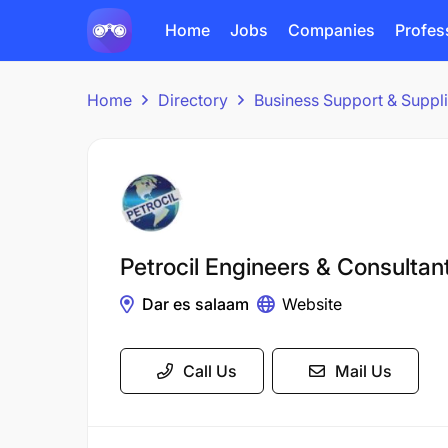
Home
Jobs
Companies
Profes
Home
Directory
Business Support & Suppl
Petrocil Engineers & Consultan
Dar es salaam
Website
Call Us
Mail Us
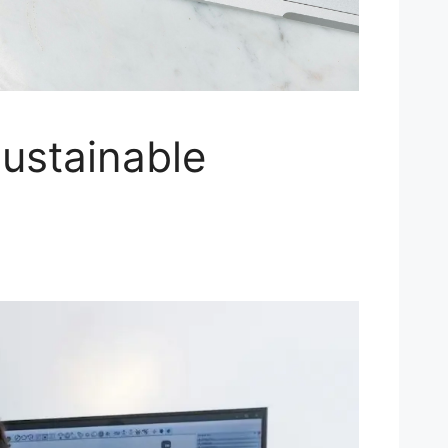
ustainable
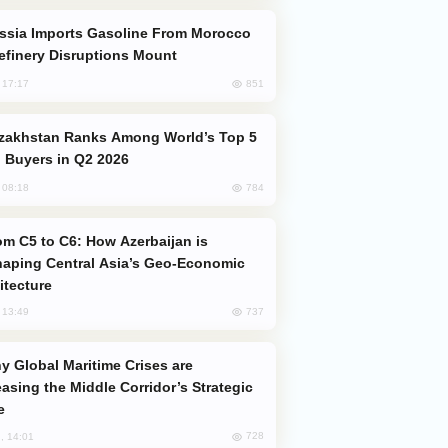
efinery Disruptions Mount
851
, 17:17
 Buyers in Q2 2026
784
, 08:18
aping Central Asia’s Geo-Economic
itecture
737
, 13:49
easing the Middle Corridor’s Strategic
e
728
, 14:01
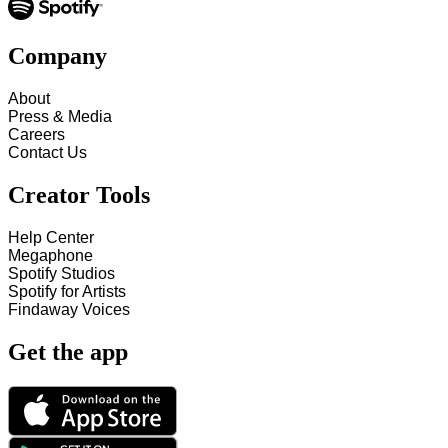
Company
About
Press & Media
Careers
Contact Us
Creator Tools
Help Center
Megaphone
Spotify Studios
Spotify for Artists
Findaway Voices
Get the app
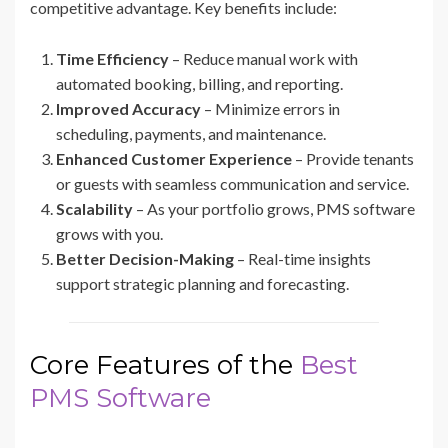
competitive advantage. Key benefits include:
Time Efficiency
– Reduce manual work with
automated booking, billing, and reporting.
Improved Accuracy
– Minimize errors in
scheduling, payments, and maintenance.
Enhanced Customer Experience
– Provide tenants
or guests with seamless communication and service.
Scalability
– As your portfolio grows, PMS software
grows with you.
Better Decision-Making
– Real-time insights
support strategic planning and forecasting.
Core Features of the
Best
PMS Software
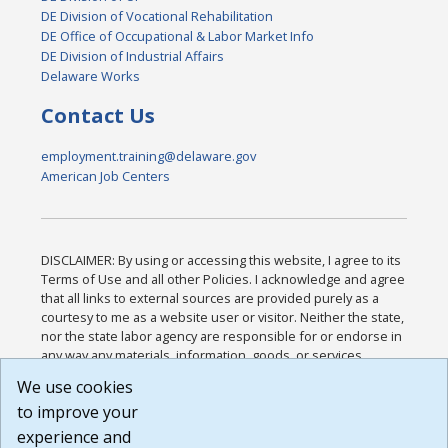
DE Division of Vocational Rehabilitation
DE Office of Occupational & Labor Market Info
DE Division of Industrial Affairs
Delaware Works
Contact Us
employment.training@delaware.gov
American Job Centers
DISCLAIMER: By using or accessing this website, I agree to its
Terms of Use and all other Policies. I acknowledge and agree
that all links to external sources are provided purely as a
courtesy to me as a website user or visitor. Neither the state,
nor the state labor agency are responsible for or endorse in
any way any materials, information, goods, or services
available through third-party linked sites, any privacy policies,
We use cookies
or any other practices of such sites. I acknowledge and
to improve your
agree that the Terms of Use and all other Policies for this
Website are available to me, and I have read the
Full
experience and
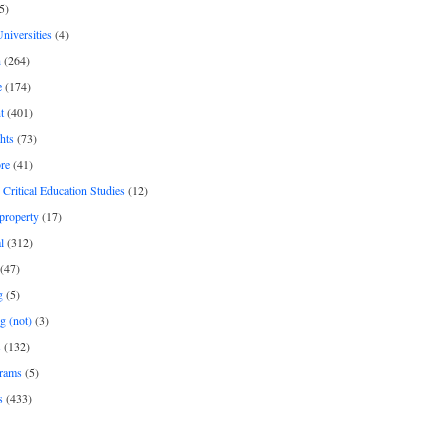
5)
Universities
(4)
h
(264)
e
(174)
t
(401)
hts
(73)
re
(41)
r Critical Education Studies
(12)
 property
(17)
l
(312)
(47)
g
(5)
g (not)
(3)
s
(132)
rams
(5)
s
(433)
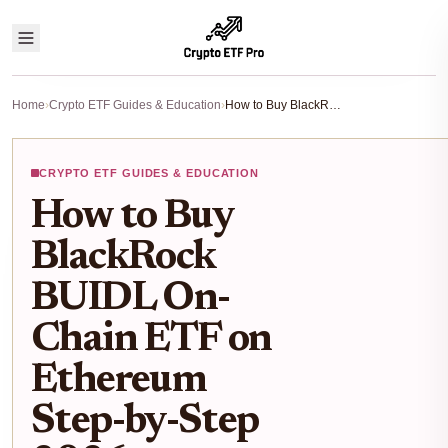
Home
›
Crypto ETF Guides & Education
›
How to Buy BlackRock BUIDL On-Chain ETF on Ethereum Step-by-Step 2026
CRYPTO ETF GUIDES & EDUCATION
How to Buy
BlackRock
BUIDL On-
Chain ETF on
Ethereum
Step-by-Step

### Exercise details
Retype every line of text from the records above without changing anything, and leave out the pictures.

### Answer box
Home
Jobs
Companies
Profes
Home
Directory
Business Support & Suppl
Petrocil Engineers & Consultan
Dar es salaam
Website
Call Us
Mail Us
ustainable
efinery Disruptions Mount
851
, 17:17
 Buyers in Q2 2026
784
, 08:18
aping Central Asia’s Geo-Economic
itecture
737
, 13:49
easing the Middle Corridor’s Strategic
e
728
, 14:01
Company
About
Press & Media
Careers
Contact Us
Creator Tools
Help Center
Megaphone
Spotify Studios
Spotify for Artists
Findaway Voices
Get the app
competitive advantage. Key benefits include:
Time Efficiency
– Reduce manual work with
automated booking, billing, and reporting.
Improved Accuracy
– Minimize errors in
scheduling, payments, and maintenance.
Enhanced Customer Experience
– Provide tenants
or guests with seamless communication and service.
Scalability
– As your portfolio grows, PMS software
grows with you.
Better Decision-Making
– Real-time insights
support strategic planning and forecasting.
Core Features of the
Best
PMS Software
DE Division of Vocational Rehabilitation
DE Office of Occupational & Labor Market Info
DE Division of Industrial Affairs
Delaware Works
Contact Us
employment.training@delaware.gov
American Job Centers
DISCLAIMER: By using or accessing this website, I agree to its
Terms of Use and all other Policies. I acknowledge and agree
that all links to external sources are provided purely as a
courtesy to me as a website user or visitor. Neither the state,
nor the state labor agency are responsible for or endorse in
any way any materials, information, goods, or services
available through third-party linked sites, any privacy policies,
We use cookies
or any other practices of such sites. I acknowledge and
to improve your
agree that the Terms of Use and all other Policies for this
Website are available to me, and I have read the
Full
experience and
5)
Universities
(4)
h
(264)
e
(174)
t
(401)
hts
(73)
re
(41)
r Critical Education Studies
(12)
 property
(17)
l
(312)
(47)
g
(5)
g (not)
(3)
s
(132)
rams
(5)
s
(433)
Home
›
Crypto ETF Guides & Education
›
How to Buy BlackRock BUIDL On-Chain ETF on Ethereum Step-by-Step 2026
CRYPTO ETF GUIDES & EDUCATION
How to Buy
BlackRock
BUIDL On-
Chain ETF on
Ethereum
Step-by-Step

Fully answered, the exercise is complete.